Forget all the Nvidia Ampere gaming rumours, and ignore the Samsung 8nm speculation for a second, if you want to grab a GPU based on the next-gen graphics card architecture right now then you can have one. You just have to drop nearly $12,500 on it for the privilege. And, though it will absolutely slot into the PCIe 4.0 graphics slot on your AMD Ryzen motherboard, the chances of you getting shiny, ray traced gaming in Battlefield V or Control out of it are pretty damned slim/non-existent.

Still, if you want to get in on some next-gen compute from the big green GPU making machine, then the Nvidia A100 PCIe card is available now from Server Factory (via for the low, low price of £8,299. Excluding VAT. 

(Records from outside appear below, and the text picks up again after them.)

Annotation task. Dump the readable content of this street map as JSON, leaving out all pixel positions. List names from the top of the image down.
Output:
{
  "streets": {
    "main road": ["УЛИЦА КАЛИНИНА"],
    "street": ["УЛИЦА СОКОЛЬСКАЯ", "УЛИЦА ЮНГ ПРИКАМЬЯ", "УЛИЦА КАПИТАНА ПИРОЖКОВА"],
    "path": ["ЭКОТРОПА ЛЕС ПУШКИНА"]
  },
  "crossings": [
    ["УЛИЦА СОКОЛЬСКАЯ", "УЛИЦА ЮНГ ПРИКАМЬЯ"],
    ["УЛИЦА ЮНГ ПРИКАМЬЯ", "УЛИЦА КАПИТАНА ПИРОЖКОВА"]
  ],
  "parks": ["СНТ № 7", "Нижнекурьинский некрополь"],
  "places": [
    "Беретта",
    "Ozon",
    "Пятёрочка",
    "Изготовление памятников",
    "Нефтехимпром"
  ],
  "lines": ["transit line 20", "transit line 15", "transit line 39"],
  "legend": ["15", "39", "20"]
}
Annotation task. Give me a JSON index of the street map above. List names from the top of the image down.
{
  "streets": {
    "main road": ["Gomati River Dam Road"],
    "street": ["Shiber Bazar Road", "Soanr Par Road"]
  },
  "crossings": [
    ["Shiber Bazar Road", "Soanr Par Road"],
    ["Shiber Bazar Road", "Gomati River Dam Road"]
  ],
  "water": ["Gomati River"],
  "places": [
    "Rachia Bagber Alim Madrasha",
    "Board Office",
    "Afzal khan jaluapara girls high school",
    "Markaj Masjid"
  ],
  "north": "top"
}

At the moment the tax level is sat at 20% in the UK, so that does make it just shy of £10,000 all told. With the current conversion rate that equates to some $12,500, though that doesn’t take into account any import duties. But if it’s available in the UK there is probably some place in the US ready and waiting to take your money for an Nvidia Ampere compute card. 

Now, admittedly, that is a lot of cash for the privilege of a card that isn’t going to make with the in-game pretties—and, for the record, we’re not for a second suggesting this is anything that any PC gamer should realistically consider—but the price difference between the Nvidia A100 PCIe and the Tesla V100 PCIe isn’t actually that great. The Volta-based card from a few years back was priced around the same sort of level, and you’re getting a whole lot more GPU for your money this time around.

There has been a lot of speculation recently about how much the new Nvidia Ampere GeForce cards might cost, especially as the green team bumped up the price scales pretty considerably with the Turing generation of consumer cards. 

But if the professional GPUs aren’t seeing prices pushed any further, despite having a whole lot more about them than their Volta brethren, then that potentially bodes well for the GeForce RTX 3000-series (if that is indeed their moniker) when they launch later this year.

The expectation is that competition will be far stiffer this year, with the red team potentially set to compete at the very highest level of graphics with the AMD Big Navi GPUs, also coming late this year. If that comes to pass then Nvidia may well need to make sure it’s being realistic about the comparative pricing of GeForce Ampere cards against Radeon RX 6000 GPUs.

And if Nvidia is using Samsung’s 8nm (10nm-ish) production lithography for its entire consumer Ampere range—as has been rumoured by a single Twitter user and almost now taken as fact by the entire industry—then it shouldn’t be seeing manufacturing costs rise significantly.

Samsung was reportedly touting its production facilities with huge discounts to try and gain ground on TSMC as the number one contract semiconductor manufacturer on the planet. That’s the foundry producing the majority of AMD products at the moment, and it is rather well-subscribed right now with Apple also keen on a whole lot of its silicon, so Jen-Hsun could well have made a deal with the Korean giant.

For now, the next-gen gaming cards from Nvidia are just so much rumour until they actually appear. Though that could be in the next few months, so we may not have long to wait to discover the reality.